Anger is one of the most challenging emotions we experience and a lot of us struggle with. It is one of the most difficult to understand and manage. This post addresses simple techniques to better manage your anger and ways to facilitate a healthier way to respond to it. As discussed in my previous post, the concern is not with experiencing anger, it is with understanding what makes you anger, why it makes you angry and how you choose to respond to it. Anger management begins with understanding your anger and what makes you angry. To better understand your anger, refer to my earlier post 'Why Do You Get Angry and How Well Do You Manage It?'.
Let’s look at what does and does not help us manage your anger better:
- Venting DOES NOT help, ever!: Screaming, shouting and reacting in the hope that venting will help us feel better is a myth! Venting your anger only worsens the emotional intensity and does nothing to help. In fact, it may cause more damage to an already difficult situation. Especially if you find it difficult to manage your anger, reacting to it only escalate the feeling and adds fuel to fire.
- Time Out: Learn to catch your early signs of getting angry. Some people may experience tensing of muscles, some may feel an increase in their body temperature, few others may experience their heart racing, some may find themselves get easily irritable etc. Learn to step out of situations where you observe these early signs coming in. Take a time out and calm yourself down before engaging with the situation again.
- Preparing for difficult situations: Know your triggers and the situations you easily feel angry in. Think about how you would ideally like to respond and prepare yourself to respond accordingly. Changing the way you respond to challenging situations also alters the feedback and responses you get from others in the situation.

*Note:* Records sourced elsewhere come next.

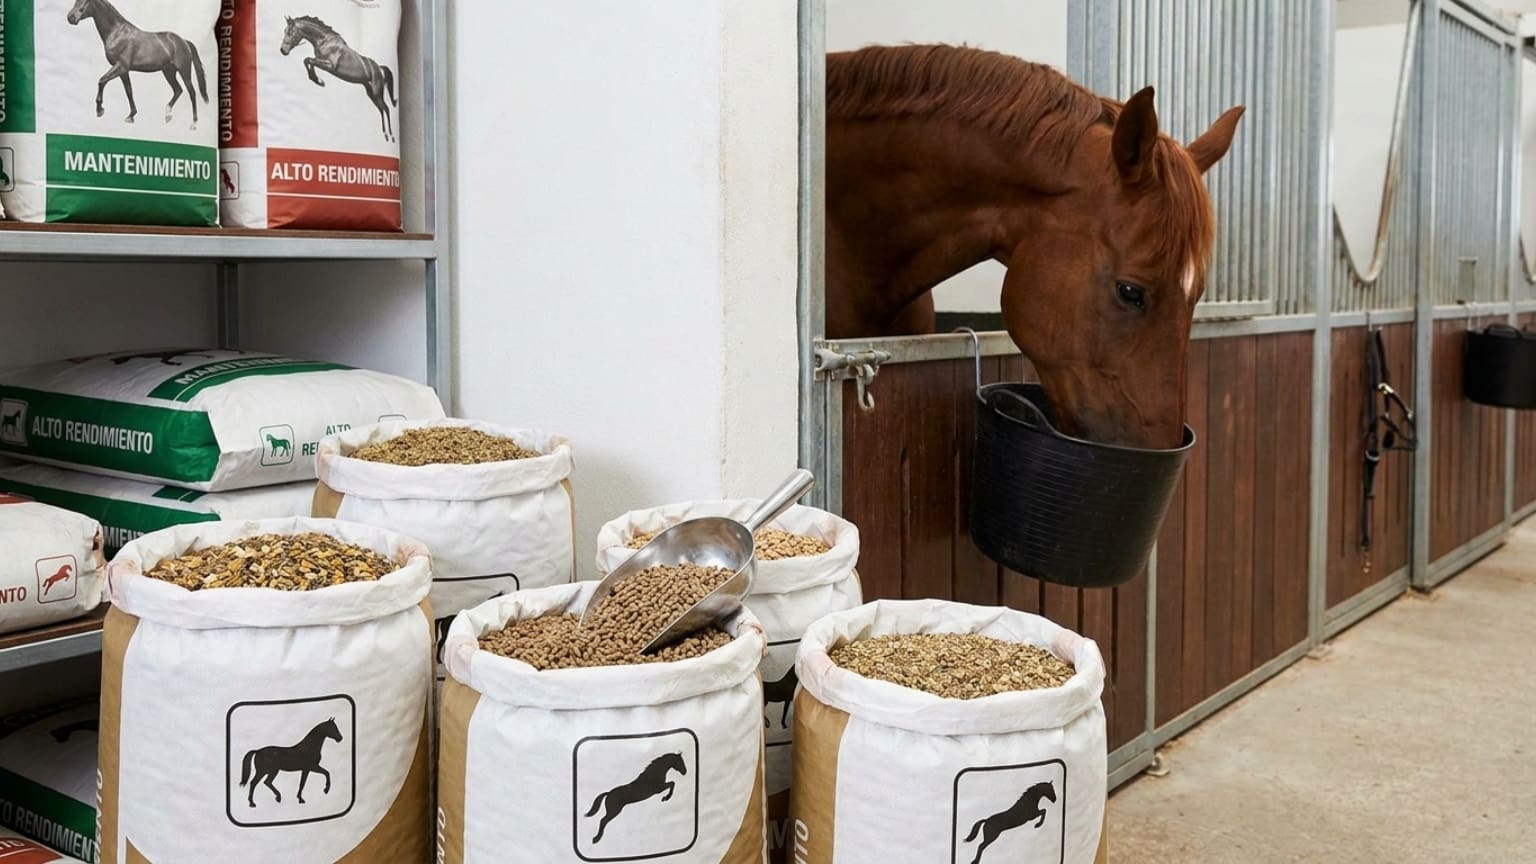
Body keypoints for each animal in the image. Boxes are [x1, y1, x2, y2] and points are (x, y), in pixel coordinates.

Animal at [66, 0, 209, 128]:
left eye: (85, 1)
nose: (70, 17)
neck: (117, 33)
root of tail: (184, 41)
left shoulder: (121, 66)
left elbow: (102, 81)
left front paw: (100, 110)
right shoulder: (123, 71)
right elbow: (128, 91)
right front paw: (131, 115)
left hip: (184, 70)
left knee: (192, 92)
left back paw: (193, 123)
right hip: (168, 71)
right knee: (178, 90)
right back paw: (168, 115)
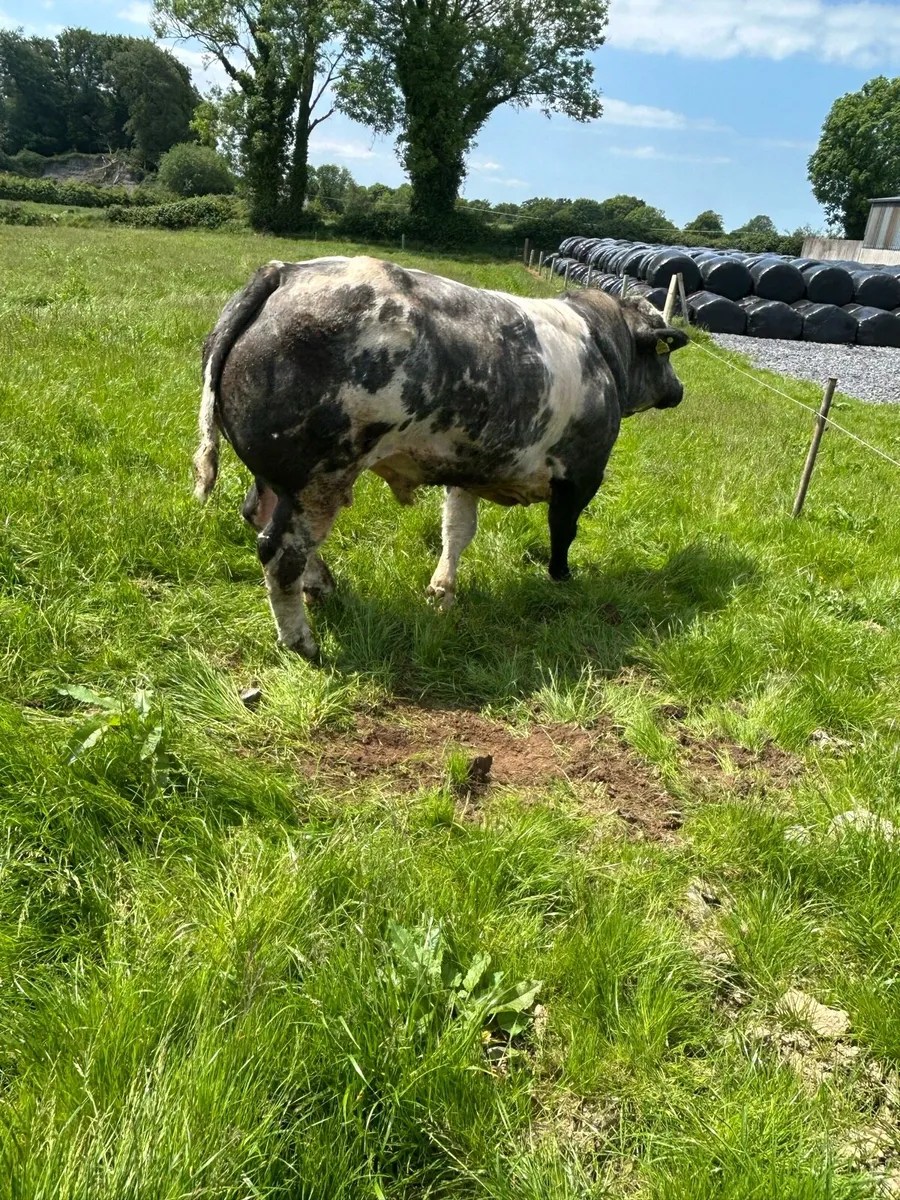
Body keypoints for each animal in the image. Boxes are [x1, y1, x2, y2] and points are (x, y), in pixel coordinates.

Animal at [193, 255, 689, 659]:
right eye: (664, 357)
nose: (679, 389)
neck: (602, 349)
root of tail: (284, 272)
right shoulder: (582, 474)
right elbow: (563, 532)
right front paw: (561, 579)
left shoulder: (467, 466)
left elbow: (457, 531)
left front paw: (442, 592)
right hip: (318, 478)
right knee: (280, 553)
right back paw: (302, 641)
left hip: (279, 477)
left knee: (257, 514)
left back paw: (322, 586)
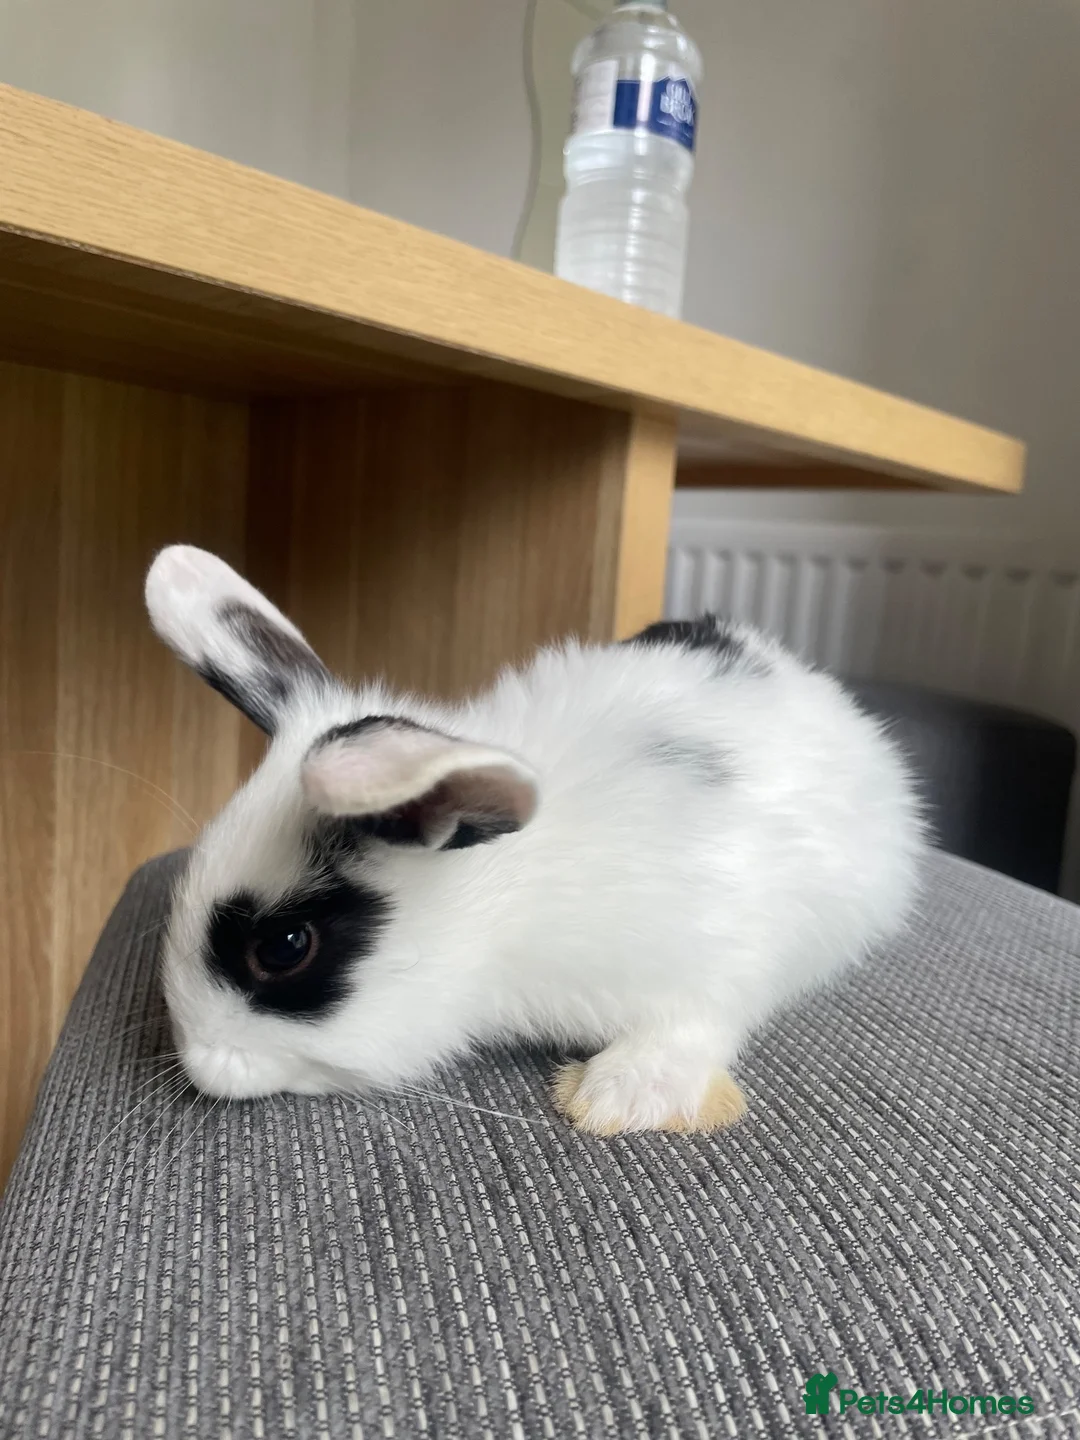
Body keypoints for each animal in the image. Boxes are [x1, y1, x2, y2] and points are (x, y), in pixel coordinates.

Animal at [145, 544, 923, 1135]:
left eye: (283, 948)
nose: (198, 1063)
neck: (498, 909)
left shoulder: (715, 956)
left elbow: (697, 1022)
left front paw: (619, 1098)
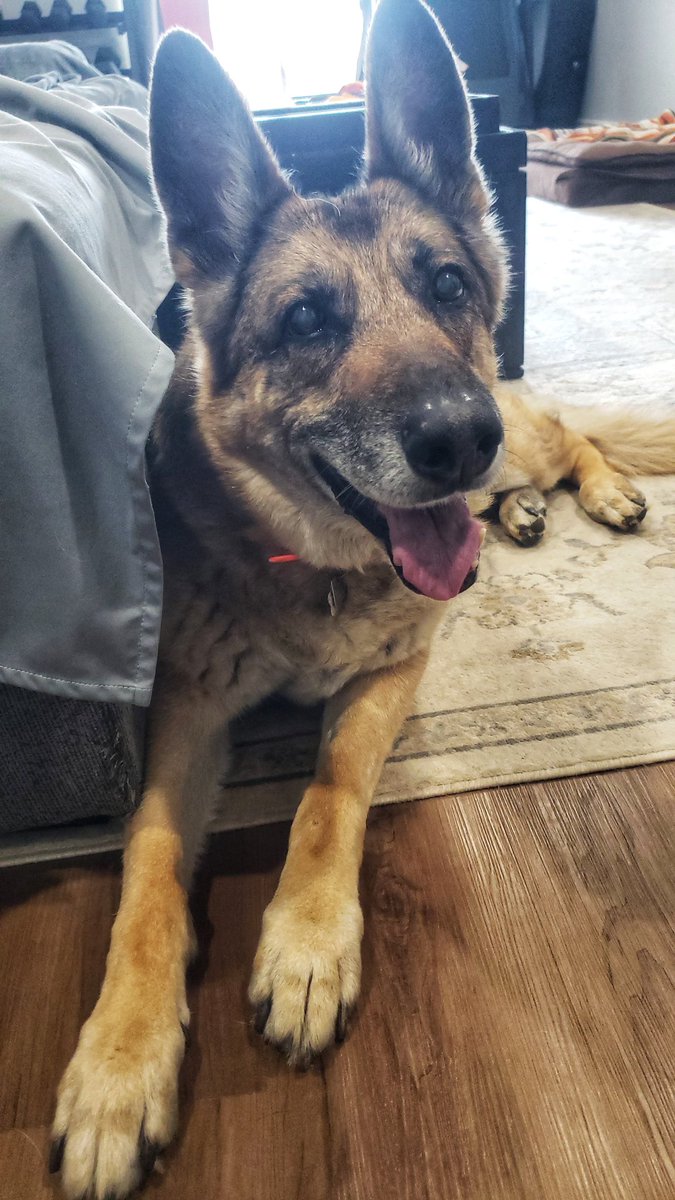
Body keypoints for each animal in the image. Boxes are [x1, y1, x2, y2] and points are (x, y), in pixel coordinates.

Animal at [48, 2, 672, 1200]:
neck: (321, 570)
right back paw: (522, 514)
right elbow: (147, 863)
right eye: (305, 321)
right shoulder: (186, 715)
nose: (455, 439)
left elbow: (329, 788)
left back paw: (598, 493)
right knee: (531, 464)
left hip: (518, 430)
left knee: (571, 434)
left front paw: (303, 944)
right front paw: (118, 1064)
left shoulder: (395, 672)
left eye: (445, 287)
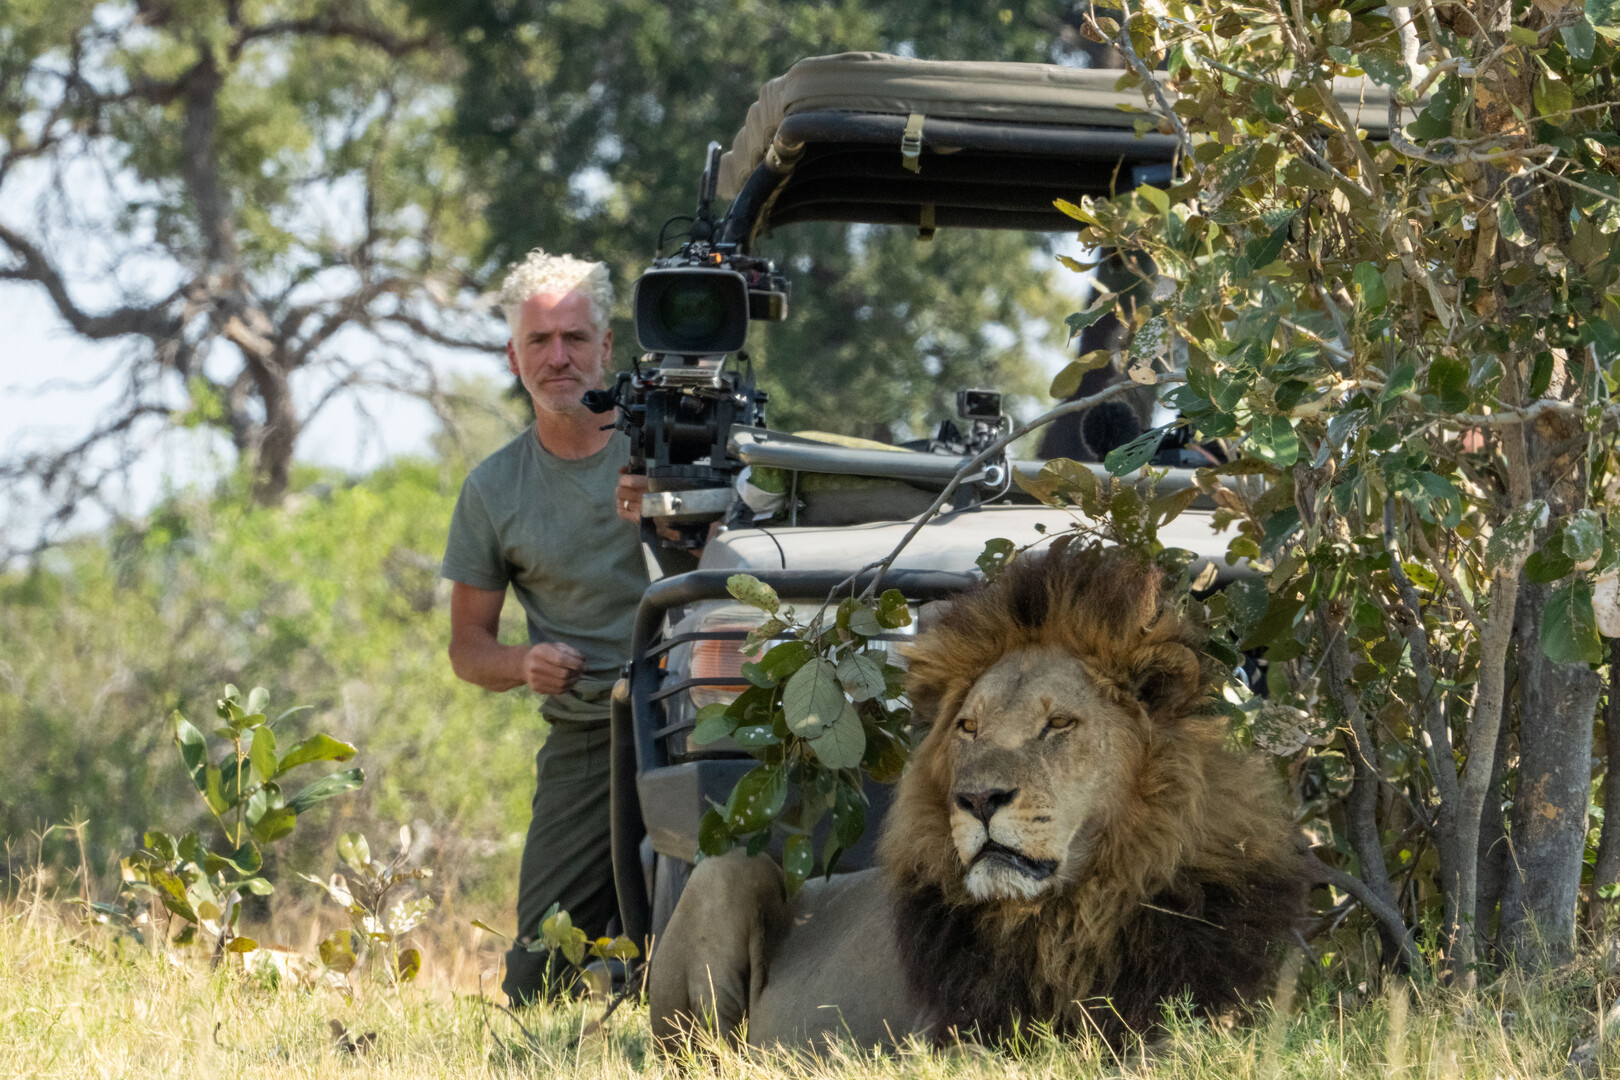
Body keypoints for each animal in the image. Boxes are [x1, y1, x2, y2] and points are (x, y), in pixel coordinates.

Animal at [649, 545, 1305, 1052]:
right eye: (968, 727)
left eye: (1058, 724)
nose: (979, 800)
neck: (1075, 913)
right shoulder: (945, 1037)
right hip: (727, 874)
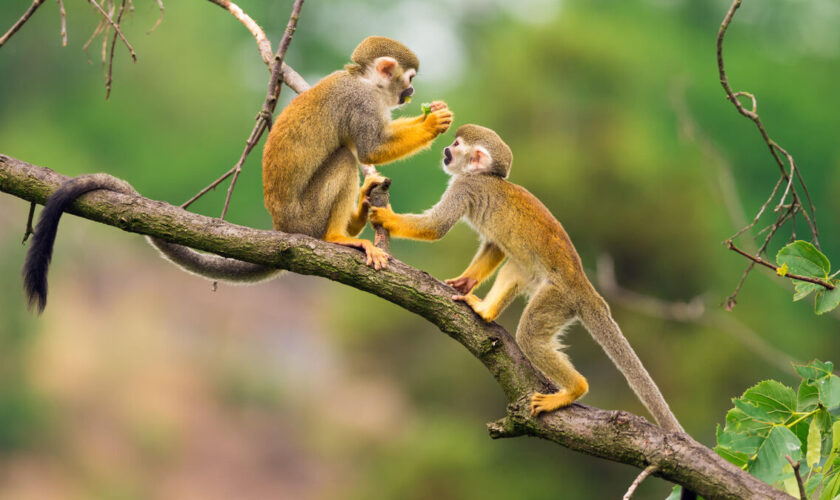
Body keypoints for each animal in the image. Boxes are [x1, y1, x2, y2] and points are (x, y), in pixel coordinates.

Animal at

You cannot expect a different outcome if you continue to approach the situation in the same manner as always. Hence, go over the situation, prepare yourself in terms of what you would like to communicate and go over the best possible ways to do so.
- Knowing what you can influence and what you cannot: A lot of anger is experienced in situations where people tend to influence change where no real change can be brought about. This eventually leads to frustration and anger outbursts. An important thing to understand about challenges in life is to know the ones you can really take up to change from the ones where the real challenge is of acceptance. Learn to differentiate between the two.
- Using Distraction: This technique works best in situations where escape is difficult and you know they bother you enough to elicit an unpleasant reaction. Learning to use distraction at such a time can be a very useful technique. Zoning out or thinking about something pleasant or simply focusing on your breathing will help one tolerate being in such a situation and even take away the need to react.
- Being assertive: The biggest problem with managing anger is that people think the only way out is suppression. This cannot be farther from the truth. Suppression of an emotion is as detrimental as its exaggerated and out of control expression. A lot of anger generally emanates from feelings of being treated unfairly, not feeling heard or understood by others. However, lashing out and losing control is definitely not helpful and neither is suppressing the emotion. The healthy way out is learning to be ‘Assertive’ – learning to express one’s dissatisfaction, concern or worries without getting abusive or threatening the other person. It is the ability to set boundaries and learning to say no when required without humiliating the other person, crossing their boundaries or belittling them. This is an important characteristic to learn when managing a challenging emotion like anger.